SAIC has not opted out of Section 203 of the DGCL, which provides that, if a person acquires 15% or more of the outstanding voting stock of a Delaware corporation, thereby becoming an “interested stockholder”, that person may not engage in certain “business combinations” with the corporation, including mergers, purchases and sales of 10% or more of its assets, stock purchases and other transactions pursuant to which the percentage of the corporation’s stock owned by the interested stockholder increases (other than on a pro rata basis) or pursuant to which the interested stockholder receives a financial benefit from the corporation, for a period of three years after becoming an interested stockholder unless one of the following exceptions applies: (i) the SAIC Board approved the acquisition of stock pursuant to which the person became an interested stockholder or the transaction that resulted in the person becoming an interested stockholder prior to the time that the person became an interested stockholder; (ii) upon consummation of the transaction that resulted in the person becoming an interested stockholder such person owned at least 85% of the outstanding voting stock of the corporation, excluding, for purposes of determining the voting stock outstanding, voting stock owned by directors who are also officers and certain employee stock plans; or (iii) the transaction is approved by the SAIC Board and by the affirmative vote of two-thirds of the outstanding voting stock which is not owned by the interested stockholder. An “interested stockholder” also includes the affiliates and associates of a 15% or more owner and any affiliate or associate of the corporation who was the owner of 15% or more of the outstanding voting stock within the three-year period prior to determine whether a person is an interested stockholder.
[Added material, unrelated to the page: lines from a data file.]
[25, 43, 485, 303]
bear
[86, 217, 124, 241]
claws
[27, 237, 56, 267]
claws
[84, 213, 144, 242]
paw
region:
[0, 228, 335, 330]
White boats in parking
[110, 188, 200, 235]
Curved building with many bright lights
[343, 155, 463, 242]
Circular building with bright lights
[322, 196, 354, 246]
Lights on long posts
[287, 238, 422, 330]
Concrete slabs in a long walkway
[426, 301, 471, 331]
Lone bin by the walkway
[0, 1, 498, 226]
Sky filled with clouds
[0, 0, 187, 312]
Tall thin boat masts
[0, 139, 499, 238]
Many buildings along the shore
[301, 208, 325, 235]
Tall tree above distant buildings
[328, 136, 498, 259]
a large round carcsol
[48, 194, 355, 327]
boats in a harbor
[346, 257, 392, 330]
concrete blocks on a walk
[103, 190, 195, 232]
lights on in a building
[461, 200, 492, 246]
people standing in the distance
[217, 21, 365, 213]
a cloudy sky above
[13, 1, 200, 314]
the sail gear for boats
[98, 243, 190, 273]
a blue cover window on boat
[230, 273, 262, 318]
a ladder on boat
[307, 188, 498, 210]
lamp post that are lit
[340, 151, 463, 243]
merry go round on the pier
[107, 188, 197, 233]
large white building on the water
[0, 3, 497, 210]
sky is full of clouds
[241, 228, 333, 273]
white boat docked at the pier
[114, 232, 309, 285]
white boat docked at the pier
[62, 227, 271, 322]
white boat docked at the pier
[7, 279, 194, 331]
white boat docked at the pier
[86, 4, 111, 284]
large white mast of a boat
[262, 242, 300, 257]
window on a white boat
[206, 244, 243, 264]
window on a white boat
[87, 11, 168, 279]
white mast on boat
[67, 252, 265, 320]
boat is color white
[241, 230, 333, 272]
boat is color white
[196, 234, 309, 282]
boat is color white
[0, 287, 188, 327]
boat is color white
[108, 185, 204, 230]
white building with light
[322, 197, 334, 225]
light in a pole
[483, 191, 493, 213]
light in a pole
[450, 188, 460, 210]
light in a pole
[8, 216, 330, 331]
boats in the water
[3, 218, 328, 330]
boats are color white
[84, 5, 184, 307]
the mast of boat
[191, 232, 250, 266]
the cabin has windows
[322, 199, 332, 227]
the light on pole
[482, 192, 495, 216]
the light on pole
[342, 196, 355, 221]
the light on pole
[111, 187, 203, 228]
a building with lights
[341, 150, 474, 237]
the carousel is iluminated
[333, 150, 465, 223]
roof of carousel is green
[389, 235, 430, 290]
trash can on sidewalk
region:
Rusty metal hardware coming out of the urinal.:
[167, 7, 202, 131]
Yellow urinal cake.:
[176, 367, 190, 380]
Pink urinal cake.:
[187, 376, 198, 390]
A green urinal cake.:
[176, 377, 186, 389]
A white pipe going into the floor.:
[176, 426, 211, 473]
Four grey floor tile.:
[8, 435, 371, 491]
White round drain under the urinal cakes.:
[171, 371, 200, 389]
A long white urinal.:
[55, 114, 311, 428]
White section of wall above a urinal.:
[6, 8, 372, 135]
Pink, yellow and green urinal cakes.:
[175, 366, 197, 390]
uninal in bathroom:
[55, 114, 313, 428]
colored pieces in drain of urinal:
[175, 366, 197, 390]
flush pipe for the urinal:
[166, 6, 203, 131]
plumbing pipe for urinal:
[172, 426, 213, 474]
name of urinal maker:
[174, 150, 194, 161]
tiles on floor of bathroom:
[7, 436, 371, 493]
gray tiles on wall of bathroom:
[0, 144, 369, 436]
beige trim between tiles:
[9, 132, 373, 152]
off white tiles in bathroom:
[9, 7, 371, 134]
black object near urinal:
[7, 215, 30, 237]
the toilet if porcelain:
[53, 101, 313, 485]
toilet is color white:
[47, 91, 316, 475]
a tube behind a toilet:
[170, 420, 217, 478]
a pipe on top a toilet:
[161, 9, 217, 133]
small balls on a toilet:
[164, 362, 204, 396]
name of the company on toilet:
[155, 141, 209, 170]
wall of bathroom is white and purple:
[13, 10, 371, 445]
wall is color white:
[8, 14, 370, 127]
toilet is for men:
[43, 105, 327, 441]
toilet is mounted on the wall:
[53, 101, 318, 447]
Supermajority Provisions. Our certificate of incorporation and our bylaws provide that the Board of Directors is expressly authorized to adopt, amend or repeal, in whole or in part, our bylaws without a stockholder vote. No section of the bylaws may be adopted, repealed, altered, amended or rescinded by stockholders except by the vote of the holders of not less than two-thirds of the total voting power of all outstanding shares of voting stock. In addition, any director or the entire Board of Directors may be removed with or without cause by the holders of two-thirds of the total voting power of all outstanding shares.
The DGCL provides generally that the affirmative vote of a majority of the outstanding shares of stock entitled to vote is required to amend a corporation’s certificate of incorporation, unless the certificate of incorporation requires a greater percentage. Our certificate of incorporation provides that the following provisions in our certificate of incorporation may be amended only by a vote of at least two-thirds of the voting power of all of the outstanding shares of our stock entitled to vote thereon, voting together as a single class:
filling vacancies on our Board of Directors and newly created directorships;
the removal of directors;
the provisions regarding stockholder action by written consent;
the provisions regarding calling special meetings of stockholders;
the provisions requiring that the bylaws be amended only with a two-thirds supermajority vote; and
the amendment provision requiring that the above provisions be amended only with a two-thirds supermajority vote.